What you should never say to a person with Afro hair – The Independent
When Solange sang the words ‘don’t touch my hair’ in her latest album, she was sending a clear message to anyone who still thinks it’s appropriate to grab Afro hair uninvited. Newsflash: it never was and never will be OK to pet another human like a dog.
To set the record straight once and for all, we asked people with Afro-textured hair to reveal what they wish other people would stop doing and assuming.
If in doubt: ask don’t touch, advises Leillah Sekalala, the founder and director of NoScrunchie.com and the Good Afro Salon Awards
“I am strange in that I like the questions. I want people to ask as I am always willing to educate people who have not had experience with afro hair.

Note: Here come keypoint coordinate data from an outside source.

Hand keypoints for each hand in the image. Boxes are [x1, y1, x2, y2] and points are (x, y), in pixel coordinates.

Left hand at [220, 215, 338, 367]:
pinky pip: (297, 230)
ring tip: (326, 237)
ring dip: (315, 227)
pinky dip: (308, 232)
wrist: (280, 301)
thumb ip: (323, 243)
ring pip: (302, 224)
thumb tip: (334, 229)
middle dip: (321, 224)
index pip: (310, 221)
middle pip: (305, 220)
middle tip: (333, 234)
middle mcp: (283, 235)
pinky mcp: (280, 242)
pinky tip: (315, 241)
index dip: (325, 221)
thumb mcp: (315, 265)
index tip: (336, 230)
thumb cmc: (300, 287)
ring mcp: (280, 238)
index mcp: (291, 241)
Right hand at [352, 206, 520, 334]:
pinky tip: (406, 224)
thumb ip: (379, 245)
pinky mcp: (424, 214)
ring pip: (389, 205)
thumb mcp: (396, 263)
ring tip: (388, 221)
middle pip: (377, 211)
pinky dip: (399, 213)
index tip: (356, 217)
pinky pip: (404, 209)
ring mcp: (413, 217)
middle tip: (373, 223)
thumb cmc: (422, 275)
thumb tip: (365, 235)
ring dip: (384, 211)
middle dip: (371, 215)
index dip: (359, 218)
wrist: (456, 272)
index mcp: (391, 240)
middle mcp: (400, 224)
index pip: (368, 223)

Questions mean people want to learn and that is great!”
‘Can I touch your hair?’
“Stop touching my hair and patting me like a dog without permission,” pleads Claire Quansah a 35-year-old PR and blogger.
“I find it odd that people can invade someone’s personal space to feel the texture of someone’s hair,” adds Sekalala. “I wish people asked more questions with a view to understand. The more we educate, the better it is all round especially for the future generation.”

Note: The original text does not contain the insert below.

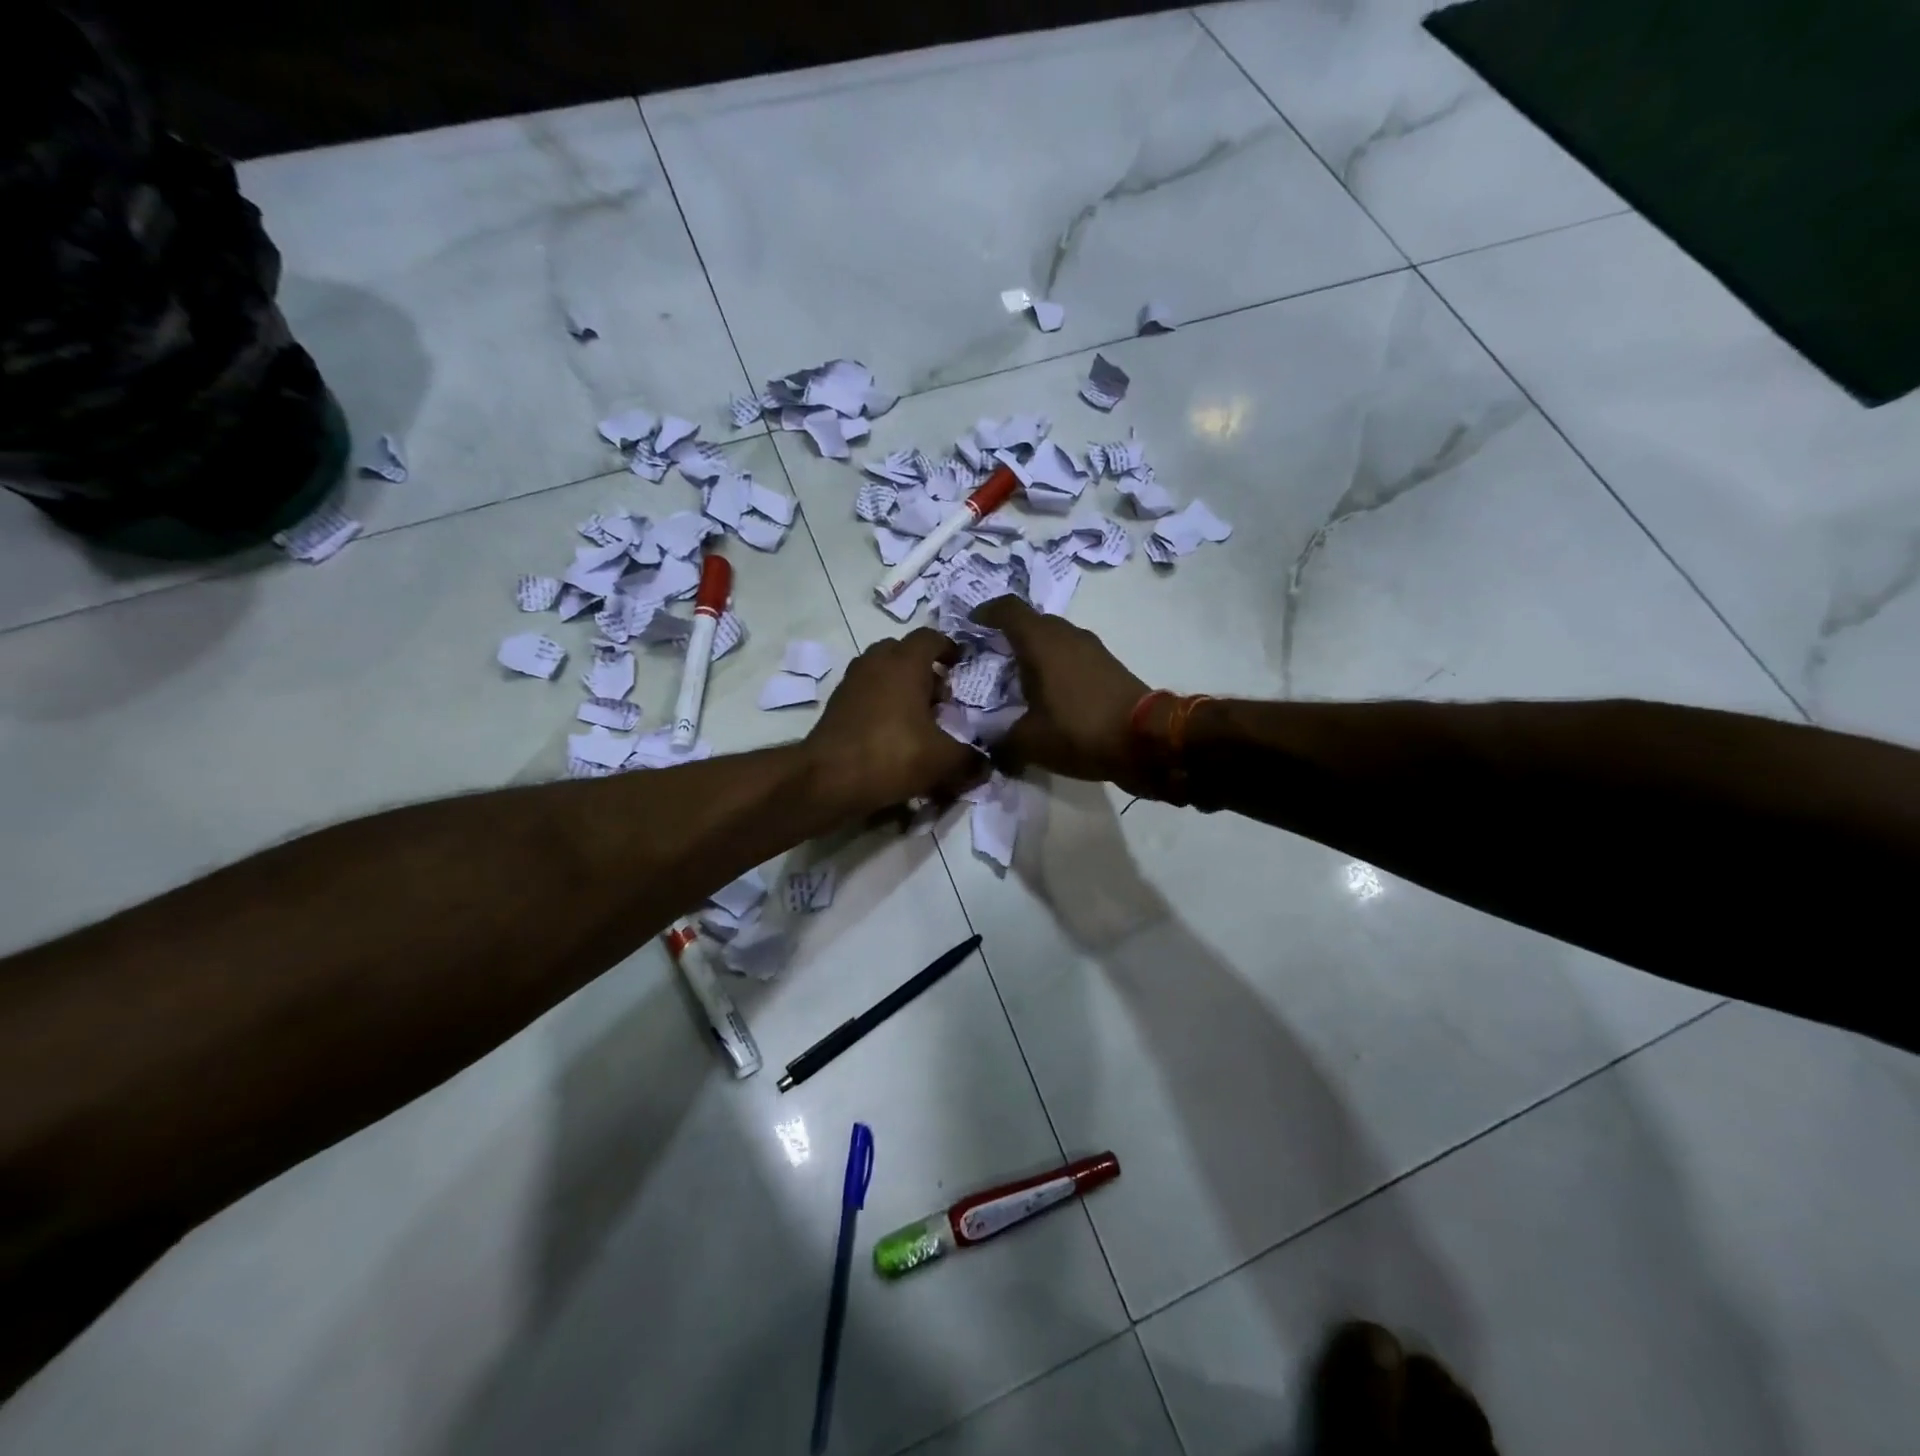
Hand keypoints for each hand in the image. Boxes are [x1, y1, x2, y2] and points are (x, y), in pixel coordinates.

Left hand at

‘Sorry, your hair is just too hard to cut’
“My hair isn’t ‘difficult’, but lots of high street hairdressers seem to think it is”, says Quansah.
“I think it’s important to support salons that do Afro Hair as well as we can. Everybody needs a stylist at some point and the more we support them, the better the chances that we have them in business for long to help us on our hair journeys,” chimes Sekalala.
‘You need to straighten your hair. It’s the dress code’
“Afro hair is hair, and isn’t ‘unprofessional’. I’ve never had an employer criticise my hairstyle but I’ve heard plenty of stories that demonstrate even in 2017 people do still discriminate against afro hair,” says Quansah.
‘Your hair looks so much better when it’s relaxed’
“My biggest bugbear is when I wear a weave or straighten my hair and non-Black friends and family will say ‘Oh, I much prefer your hair like that!’ or ‘You should wear your hair like that more often,’ says Brenda Gabriel, a publicist.
“I wish people would stop relaxing their hair,” comments Tommy Wiliams of the hair retailer All Shades Covered. “It damages our natural hair and can lead to long term diseases like alopecia.”
‘It’s a shame Afro hair is so short’
“People do not understand shrinkage, so a lot of the time people assume Afro hair is all short, not knowing that until it has been straightened it looks short,” says Sekalala.
“A lot of people think that to have long hair with Afro hair, you have to wear a wig, which is not true as afro hair can grow really long.”